→ Problem requirements
Translate this sentence from the guide on reading cannabis lab reports into Spanish: "A Certificate of Analysis is the paperwork a licensed, third-party lab puts out after testing a batch of flower."

→ Text block
::::

A THCA COA is a third-party lab report verifying what’s actually in your cannabis flower. To read it, check six things: lab name and accreditation, batch ID and date, cannabinoid panel (THCA %, delta-9 %, total THC), pesticides, heavy metals, and microbials. If any section is missing or blurry, walk away.
Here’s the thing. Forged and cropped COAs are everywhere in the THCA resale market right now. Screenshots pulled off Google. Batch IDs that don’t match the jar in front of you. Pesticide panels conveniently chopped off the bottom of the page. This guide exists to show you what a real lab report looks like, using an actual Passion Farms COA, so you can spot a fake in about thirty seconds flat.
Get this wrong and it costs you. Could be wasted money on a half-ounce that smells like hay. Could be moldy flower that makes your chest tight for three days after you smoke it. And if you’re running a dispensary, it could be a delta-9 reading over the legal line that takes your license with it. Knowing how to read a THCA COA is the cheapest insurance in cannabis. We’re walking through all six panels, the Farm Bill math that actually matters, the four tricks shady sellers run, and the thirty-second verification move. Lab report’s the only flex that holds up in court.
What a THCA COA Actually Is (and Why You Need to Read It)
The short version, a lab’s receipt for your weed
A Certificate of Analysis is the paperwork a licensed, third-party lab puts out after testing a batch of flower. Think of it as a receipt. Not for the money you spent. For the plant itself.
It says this sample, pulled from this specific batch, on this exact date, contained these cannabinoids, these terpenes, and was clean (or wasn’t) on pesticides, heavy metals, and microbial contaminants.

::::

→ Dataset records
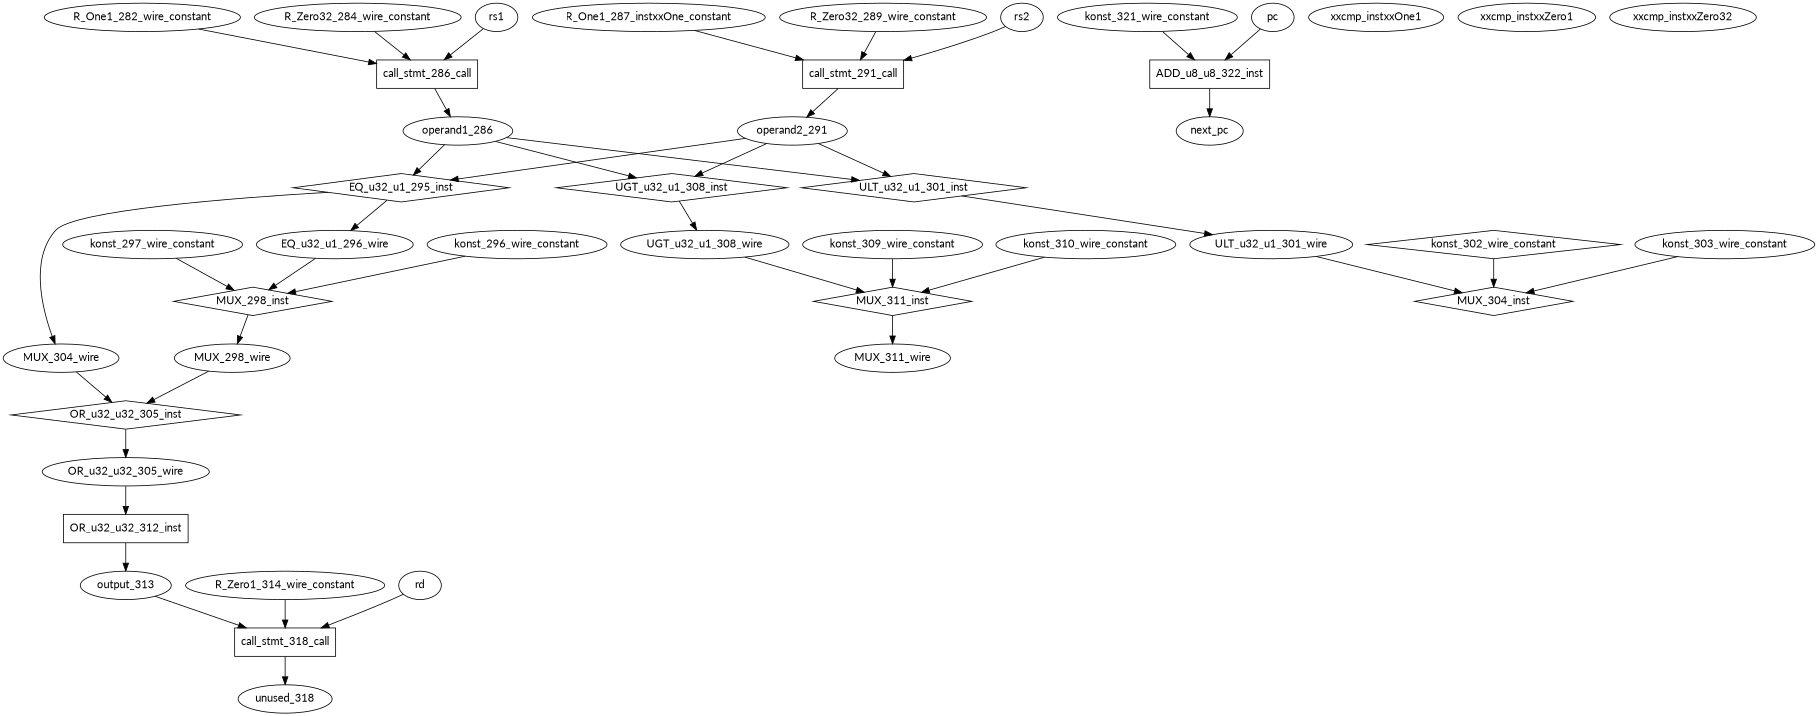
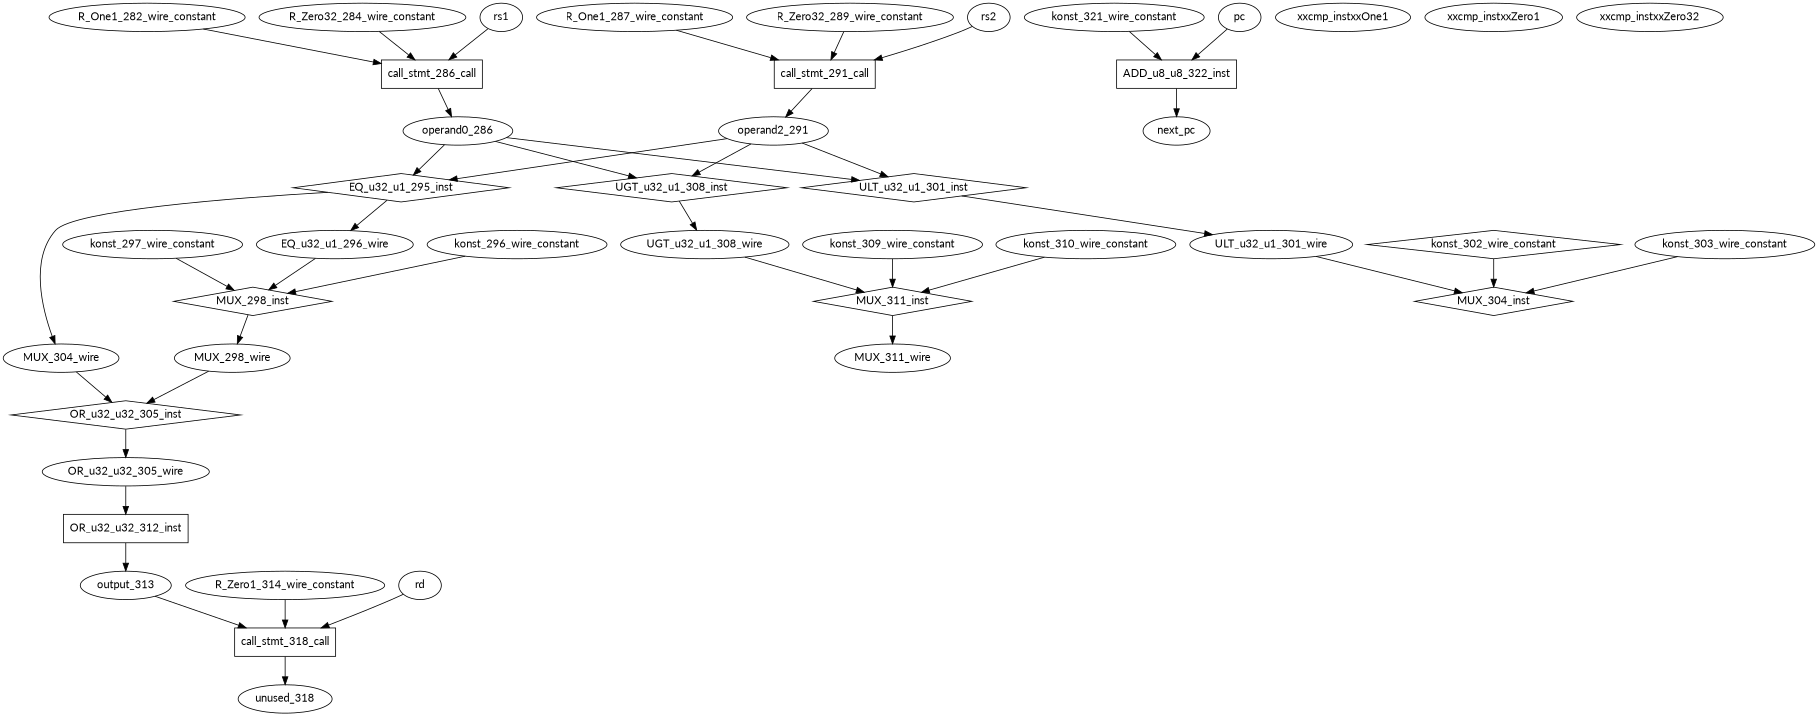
  digraph {
    fontname=Lato
    node [fontname=Lato shape=ellipse]
    edge [fontname=Lato]
    n1 [label=EQ_u32_u1_296_wire]
    MUX_298_inst [shape=diamond]
    MUX_298_wire
    OR_u32_u32_305_inst [shape=diamond]
    OR_u32_u32_305_wire
    MUX_304_wire
    OR_u32_u32_312_inst [shape=rectangle]
    output_313
    call_stmt_286_call [shape=rectangle]
    R_One1_282_wire_constant
-   operand1_286
+   operand1_286 [label=operand0_286]
    call_stmt_291_call [shape=rectangle]
-   R_One1_287_wire_constant [label=R_One1_287_instxxOne_constant]
+   R_One1_287_wire_constant
    operand2_291
    call_stmt_318_call [shape=rectangle]
    R_Zero1_314_wire_constant
    unused_318
    R_Zero32_284_wire_constant
    R_Zero32_289_wire_constant
    MUX_311_inst [shape=diamond]
    UGT_u32_u1_308_wire
    MUX_311_wire
    MUX_304_inst [shape=diamond]
    ULT_u32_u1_301_wire
    konst_296_wire_constant
    konst_297_wire_constant
    konst_302_wire_constant [shape=diamond]
    konst_303_wire_constant
    konst_309_wire_constant
    konst_310_wire_constant
    ADD_u8_u8_322_inst [shape=rectangle]
    konst_321_wire_constant
    next_pc [shape=""]
    EQ_u32_u1_295_inst [shape=diamond]
    UGT_u32_u1_308_inst [shape=diamond]
    ULT_u32_u1_301_inst [shape=diamond]
    xxcmp_instxxOne1
    xxcmp_instxxZero1
    xxcmp_instxxZero32
    pc [shape=""]
    rs1 [shape=""]
    rs2 [shape=""]
    rd [shape=""]
    n1 -> MUX_298_inst
    MUX_298_inst -> MUX_298_wire
    MUX_298_wire -> OR_u32_u32_305_inst
    OR_u32_u32_305_inst -> OR_u32_u32_305_wire
    OR_u32_u32_305_wire -> OR_u32_u32_312_inst
    MUX_304_wire -> OR_u32_u32_305_inst
    OR_u32_u32_312_inst -> output_313
    output_313 -> call_stmt_318_call
    call_stmt_286_call -> operand1_286
    R_One1_282_wire_constant -> call_stmt_286_call
    operand1_286 -> EQ_u32_u1_295_inst
    operand1_286 -> UGT_u32_u1_308_inst
    operand1_286 -> ULT_u32_u1_301_inst
    call_stmt_291_call -> operand2_291
    R_One1_287_wire_constant -> call_stmt_291_call
    operand2_291 -> EQ_u32_u1_295_inst
    operand2_291 -> UGT_u32_u1_308_inst
    operand2_291 -> ULT_u32_u1_301_inst
    call_stmt_318_call -> unused_318
    R_Zero1_314_wire_constant -> call_stmt_318_call
    R_Zero32_284_wire_constant -> call_stmt_286_call
    R_Zero32_289_wire_constant -> call_stmt_291_call
    MUX_311_inst -> MUX_311_wire
    UGT_u32_u1_308_wire -> MUX_311_inst
    ULT_u32_u1_301_wire -> MUX_304_inst
    konst_296_wire_constant -> MUX_298_inst
    konst_297_wire_constant -> MUX_298_inst
    konst_302_wire_constant -> MUX_304_inst
    konst_303_wire_constant -> MUX_304_inst
    konst_309_wire_constant -> MUX_311_inst
    konst_310_wire_constant -> MUX_311_inst
    ADD_u8_u8_322_inst -> next_pc
    konst_321_wire_constant -> ADD_u8_u8_322_inst
    EQ_u32_u1_295_inst -> n1
    EQ_u32_u1_295_inst -> MUX_304_wire
    UGT_u32_u1_308_inst -> UGT_u32_u1_308_wire
    ULT_u32_u1_301_inst -> ULT_u32_u1_301_wire
    pc -> ADD_u8_u8_322_inst
    rs1 -> call_stmt_286_call
    rs2 -> call_stmt_291_call
    rd -> call_stmt_318_call
  }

::::

→ Written solution
Un Certificado de Análisis es la documentación que emite un laboratorio externo con licencia después de analizar un lote de flor.